EXERCISE GOAL: A verbatim copy of all the data is required, minus any images.

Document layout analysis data
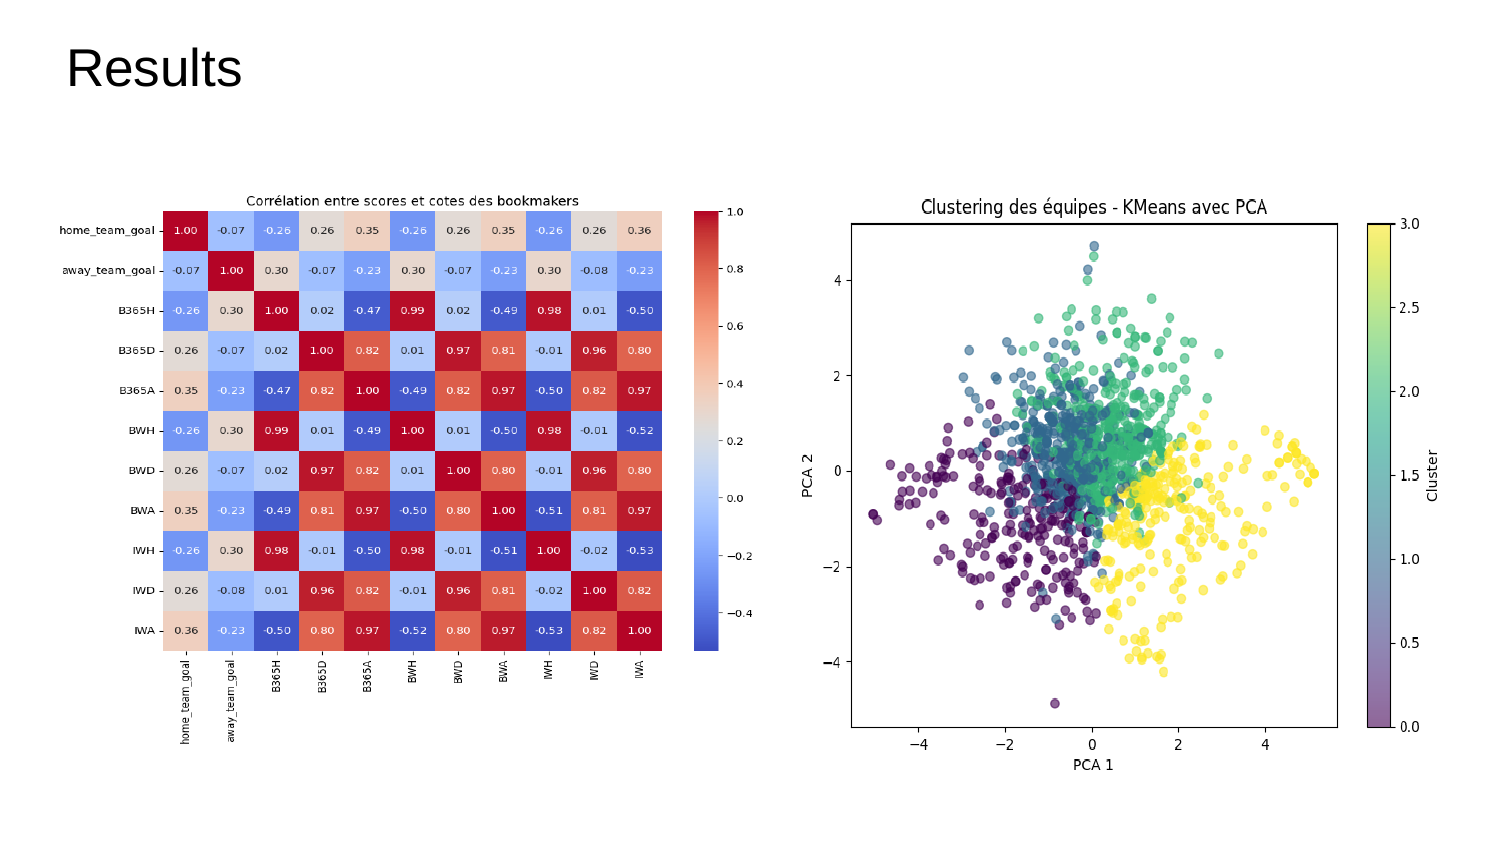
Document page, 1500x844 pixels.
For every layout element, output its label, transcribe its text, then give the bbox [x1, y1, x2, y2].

picture [50, 188, 761, 750]
picture [792, 188, 1450, 785]
title Results [51, 18, 1449, 113]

SOLVED EXERCISE:
Document page, 1500x844 pixels.
For every layout element, output its label, transcribe its text, then give the bbox [x1, y1, x2, y2].

picture [50, 188, 761, 750]
picture [792, 188, 1450, 785]
title Results [51, 18, 1449, 113]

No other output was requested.